23 FUNCTION ATP is referred to as UNIVERSAL ENERGY CURRENCY - for the following reasons;- 1. It can store or release energy in all types of cells in all organisms. 2. It provides energy for all types of activities within cells, for example active transport protein synthesis DNA replication cell division muscle contraction nerve impulse transmission formation of carbohydrates nitrogen fixation. NOTE - You may be required to suggest what specific cells use ATP for. Think what the cell may be doing. it is also known as an 'immediate' source of energy because, 1. It takes only one reaction and therefore only one enzyme to hydrolyse it. 2. The quantity of energy released is small enough for the sort of reactions it is used for inside a cell. ATP can cross some membranes, for example the membranes of the mitochondria where it is made during respiration. ATP cannot cross other membranes such as the plasma membrane. Therefore each cell has to produce its own ATP and usually it can't be passed from one cell to another.
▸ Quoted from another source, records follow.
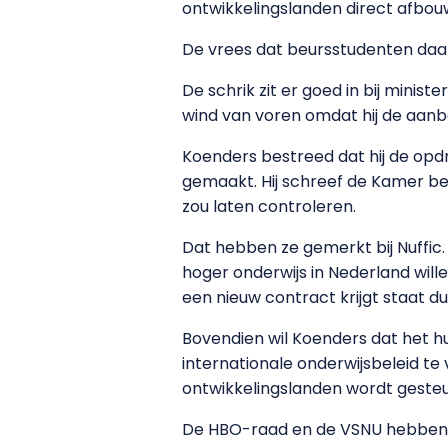
ontwikkelingslanden direct afbou
De vrees dat beursstudenten daar
De schrik zit er goed in bij min
wind van voren omdat hij de aanbe
Koenders bestreed dat hij de opd
gemaakt. Hij schreef de Kamer be
zou laten controleren.
Dat hebben ze gemerkt bij Nuffic
hoger onderwijs in Nederland wil
een nieuw contract krijgt staat du
Bovendien wil Koenders dat het hu
internationale onderwijsbeleid t
ontwikkelingslanden wordt gesteu
De HBO-raad en de VSNU hebben v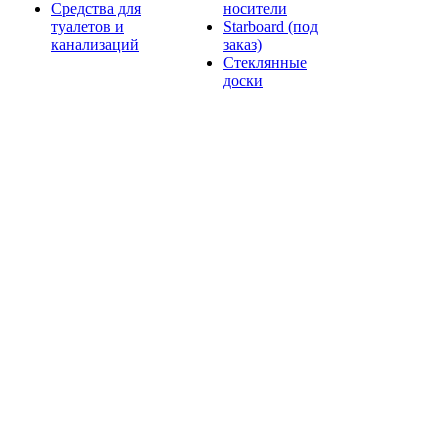
Средства для
носители
туалетов и
Starboard (под
канализаций
заказ)
Стеклянные
доски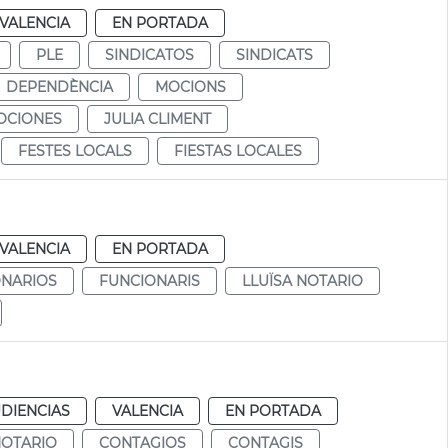
VALENCIA
EN PORTADA
PLE
SINDICATOS
SINDICATS
DEPENDÈNCIA
MOCIONS
OCIONES
JULIA CLIMENT
FESTES LOCALS
FIESTAS LOCALES
VALENCIA
EN PORTADA
ONARIOS
FUNCIONARIS
LLUÏSA NOTARIO
DIENCIAS
VALENCIA
EN PORTADA
NOTARIO
CONTAGIOS
CONTAGIS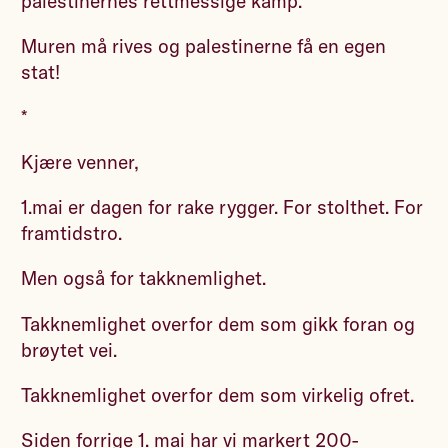
palestinernes rettmessige kamp.
Muren må rives og palestinerne få en egen
stat!
*
Kjære venner,
1.mai er dagen for rake rygger. For stolthet. For
framtidstro.
Men også for takknemlighet.
Takknemlighet overfor dem som gikk foran og
brøytet vei.
Takknemlighet overfor dem som virkelig ofret.
Siden forrige 1. mai har vi markert 200-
24 Where is it formed? It is formed during respiration as energy is released from substrates like glucose. In the MITOCHONDRIA of eukaryotic cells during aerobic respiration (NOTE - many mitochondria indicate more energy is released as more aerobic respiration is possible) In the cytoplasm of most cells during anaerobic respiration (NOTE - very little energy is released ) On the mesosomes (folded inner membrane) of some bacteria during aerobic respiration. On the thylakoid membranes of Chloroplasts during the light dependent reactions of photosynthesis.